Show that, when SI units for \({\mu _0}\) and \({\varepsilon _0}\) are entered, the units given by the right-hand side of the equation in the problem above are \(m/s\).

Examples of waves transmitted by concurrent periodic changes in the strength of the electric and magnetic fields include radio waves, infrared, visible light, ultraviolet, X-rays, and gamma rays.

The speed of light permittivity and the permeability of open space are known to be connected by a formula.

\(c = \frac{1}{{\sqrt {{\varepsilon _0}{\mu _0}} }}\)

Where\({\varepsilon _0} = \)permeability of free space,\({\mu _0} = \)the permittivity of free space, and\(c = \)speed of light

Here SI unit of\({\varepsilon _0} = \frac{{{C^2}}}{{\;N \times {m^2}}}\)and SI unit\({\mu _0} = \frac{{T \times m}}{A}\).

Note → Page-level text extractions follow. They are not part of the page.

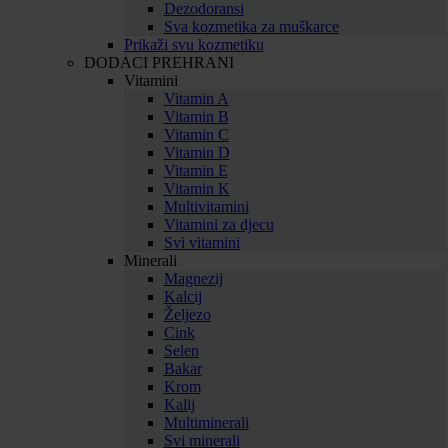
Dezodoransi
Sva kozmetika za muškarce
Prikaži svu kozmetiku
DODACI PREHRANI
Vitamini
Vitamin A
Vitamin B
Vitamin C
Vitamin D
Vitamin E
Vitamin K
Multivitamini
Vitamini za djecu
Svi vitamini
Minerali
Magnezij
Kalcij
Željezo
Cink
Selen
Bakar
Krom
Kalij
Multiminerali
Svi minerali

In the above equation, replace\({\varepsilon _0}\) and\({\mu _0}\).

\(\begin{aligned} \frac{1}{{\sqrt {{\mu _0}{\varepsilon _0}} }}{\rm{ }} &= \frac{1}{{\sqrt {\left( {\frac{{{C^2}}}{{\;N \times {m^2}}}} \right)\left( {\frac{{T \times m}}{A}} \right)} }}\\ &= \frac{1}{{\sqrt {\left( {\frac{{{C^2}}}{{\;N \times m}}} \right)\left( {\frac{T}{A}} \right)} }}\\ &= \sqrt {\frac{A}{{T \times F}}} \end{aligned}\)

Now substitute,\(F = \frac{{{C^2}}}{J},T = \frac{{N \times s}}{{C \times m}}\)and\(A = \frac{C}{s}\)in the above equation –

\(\begin{aligned} \frac{1}{{\sqrt {{\mu _0}{\varepsilon _0}} }} &= \sqrt {\frac{{\frac{C}{{\;s}}}}{{\left( {\frac{{N \times s}}{{C \times m}}} \right)\left( {\frac{{{C^2}}}{{\;J}}} \right)}}} \\ &= \sqrt {\frac{{J \times m}}{{N \times {s^2}}}} \\ &= \sqrt {\frac{{(N \times m)m}}{{N \times {s^2}}}} \\ &= \sqrt {\frac{{{m^2}}}{{{s^2}}}} \\ &= \frac{m}{s}\end{aligned}\)

Therefore, the unit of\(\frac{1}{{\sqrt {{\mu _0}{\varepsilon _0}} }}\)is same as the unit of speed.